Text extract:
########

In addition to generating our list of interviewees, the aforementioned top five individuals identified by each participant supplied the basis for the SNA. Using UCINET (Borgatti et al. 2002) and NetDraw software, we produced a network map of people involved in fire management in the Southwest that depicted the primary channels and influences for information flow. The SNA identified persons with the greatest number of ties to other individuals and places them at the center of the network, with less connected and presumably less influential members radiating outward to the periphery. Individual centrality measures assign values to nodes by which we can identify those most “connected” in a network, based on the number of connections that pass through them (Scott 1991; Borgatti 2005). Network centrality measures how central the network’s most connected node is relative to the centrality of all the other nodes (Freeman 1979). Not all members of the fire management network were interviewed or surveyed; we simply did not have the resources to continue surveying until the extensive fire management network closed itself. However, the map still serves as a heuristic tool to identify the general composition and patterns within a given network.
5. Results and analysis
Our findings indicate that climate-based forecasts are the most useful type of information in the months preceding the fire season, allowing managers to proactively plan for the upcoming fire season. Suppression processes during the peak fire season are primarily reactive and based on short-term weather forecasts and current fuel conditions. Additionally, we found that the acceptance and integration of climate-based information on the part of fire management professionals is largely due to person-to-person communication patterns. The following results and analysis elaborate these findings.

########

Data listing:
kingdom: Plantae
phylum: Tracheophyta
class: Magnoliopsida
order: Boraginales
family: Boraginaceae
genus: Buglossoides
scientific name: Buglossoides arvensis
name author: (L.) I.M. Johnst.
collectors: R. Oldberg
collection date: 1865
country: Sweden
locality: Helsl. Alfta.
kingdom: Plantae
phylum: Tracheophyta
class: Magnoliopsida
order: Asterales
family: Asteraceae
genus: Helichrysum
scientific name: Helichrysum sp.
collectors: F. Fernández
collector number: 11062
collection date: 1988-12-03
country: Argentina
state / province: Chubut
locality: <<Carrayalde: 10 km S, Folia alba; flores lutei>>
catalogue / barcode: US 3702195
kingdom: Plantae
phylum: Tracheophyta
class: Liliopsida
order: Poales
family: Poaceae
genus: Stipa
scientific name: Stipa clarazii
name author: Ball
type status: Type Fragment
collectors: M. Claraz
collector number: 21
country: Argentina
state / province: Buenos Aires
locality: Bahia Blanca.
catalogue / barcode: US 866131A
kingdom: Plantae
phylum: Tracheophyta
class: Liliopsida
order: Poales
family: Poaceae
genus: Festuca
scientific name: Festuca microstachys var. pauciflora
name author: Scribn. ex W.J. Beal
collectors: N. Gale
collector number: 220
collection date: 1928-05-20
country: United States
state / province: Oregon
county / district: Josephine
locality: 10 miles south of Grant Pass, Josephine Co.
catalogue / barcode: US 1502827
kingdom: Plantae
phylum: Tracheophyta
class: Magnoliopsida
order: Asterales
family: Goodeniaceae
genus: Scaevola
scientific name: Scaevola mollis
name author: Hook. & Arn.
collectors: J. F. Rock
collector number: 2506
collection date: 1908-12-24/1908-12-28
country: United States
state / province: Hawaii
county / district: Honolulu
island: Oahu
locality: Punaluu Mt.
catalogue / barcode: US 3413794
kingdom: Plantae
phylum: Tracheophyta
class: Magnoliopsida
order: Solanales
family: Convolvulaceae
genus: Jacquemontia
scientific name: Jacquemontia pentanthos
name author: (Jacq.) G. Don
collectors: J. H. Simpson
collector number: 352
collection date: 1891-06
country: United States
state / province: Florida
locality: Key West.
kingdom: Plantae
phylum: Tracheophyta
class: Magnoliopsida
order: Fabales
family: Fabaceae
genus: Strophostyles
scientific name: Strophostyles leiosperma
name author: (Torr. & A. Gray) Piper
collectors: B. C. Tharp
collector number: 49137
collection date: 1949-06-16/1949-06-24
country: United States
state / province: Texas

########

Task list:
1. In the fire management text, what two software tools produced the network map?
2. Please list every citation that appears in parentheses in the fire management text.
3. Write the next part of the fire management text, picking up after its final sentence.
The listing comes from a separate source.

Results for each task:
1. UCINET and NetDraw.

2.
- Borgatti et al. 2002
- Scott 1991
- Borgatti 2005
- Freeman 1979

3.
a. Usefulness ratings for categories of information used in fire management in the Southwest
Participants rated the usefulness of each of the five categories of information on a Likert scale of 1–5, with 1 defined as “not at all useful” and 5 defined as “very useful.” These questions helped determine which categories were most integral to their job duties and also whether the usefulness for each category changed temporally between the prefire and peak fire seasons. In the prefire season, fire management professionals in the Southwest rated significant fire potential highest (average = 4.07/5), followed by climate (3.97/5), and fuels/fire danger information (3.79/5). The latter two types of information are used to help determine significant fire potential so all three of these categories are likely used together to plan for the upcoming fire season. These types of information are aimed toward decisions made on time scales of weeks to months. Fire weather (3.66/5) and intelligence (3.17/5) are slightly less useful categories during the preseason, likely because they are directed toward decisions made on shorter time scales, ranging from minutes to days.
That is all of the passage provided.